Comment 2 Debarshi Ray 2012-07-12 12:29:15 UTC
At first glance ...

I am not convinced why you need to use an external browser.

You should define the following pure virtual methods:
+ get_authentication_cookie: it is used to detect when the user has logged in, so that we can remove the "Cancel" button from the embedded browser.
+ parse_request_token_error: it is used to parse any error that might occur during the request token phase into a human understandable error message.

See the Google provider for examples.
Comment 3 gnome 2012-07-12 12:49:00 UTC
Thanks for looking into this!

A major reason for using OAuth instead of username/password is that a client application does not know the username/password but still is granted (partial) access to a protected service. By embedding the browser in an application, the application does have access to the username/password. By teaching the user to use a trusted system component like the web browser, the threat of leaking passwords through malicious software is diminished.

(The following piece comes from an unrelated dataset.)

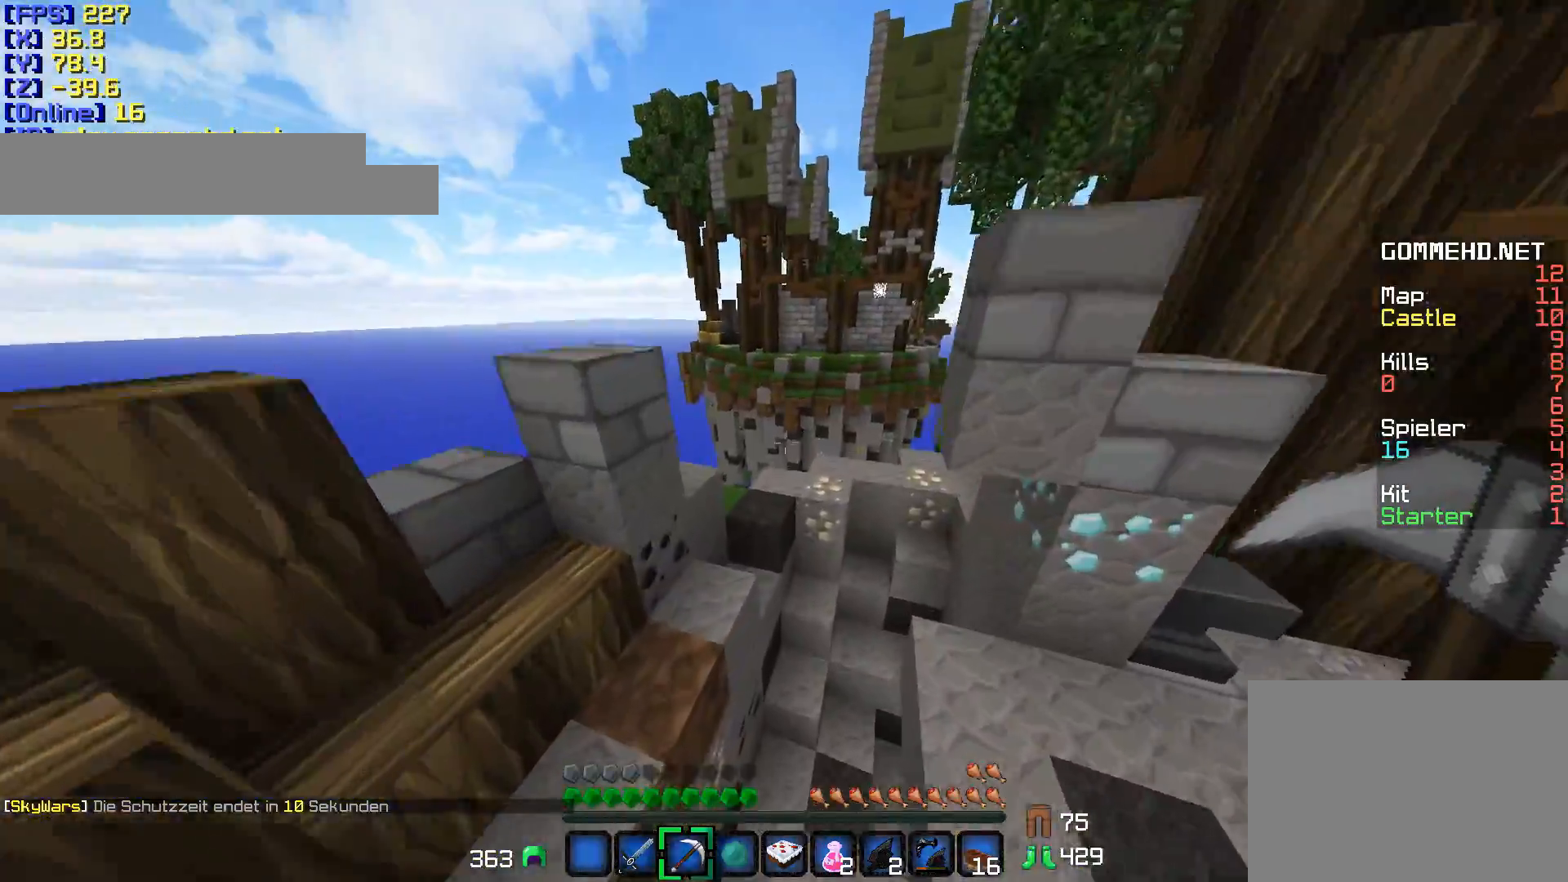
{"keys": ["d", "w"], "mouse": [], "events": [[50, "a", "up"], [350, "d", "down"]]}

The use of an embedded browser is explicitely discouraged in draft-ietf-oauth-v2-threatmodel, see http://tools.ietf.org/html/draft-ietf-oauth-v2-threatmodel-06#page-19 . See also http://www.ietf.org/mail-archive/web/oauth/current/msg08830.html .

There are other drawbacks as well, although they might not be so much of a problem right now: http://wiki.oauth.net/w/page/27249271/OAuth%202%20for%20Native%20Apps .

Still, as gnome-online-accounts is a system component, it may make sense to use an embedded browser. I discuss this up on the -oauth mailing list to see if this would be a sensible exception to the rule.
Comment 4 gnome 2012-07-12 12:49:47 UTC
s/I discuss this/I could discuss this/
Comment 5 Debarshi Ray 2012-07-13 08:39:00 UTC
(In reply to comment #3)
> A major reason for using OAuth instead of username/password is that a client
> application does not know the username/password but still is granted (partial)
> access to a protected service. By embedding the browser in an application, the
> application does have access to the username/password. By teaching the user to
> use a trusted system component like the web browser, the threat of leaking
> passwords through malicious software is diminished.

There is no guarantee that the web browser is trusted either if the user had just installed it from some random location.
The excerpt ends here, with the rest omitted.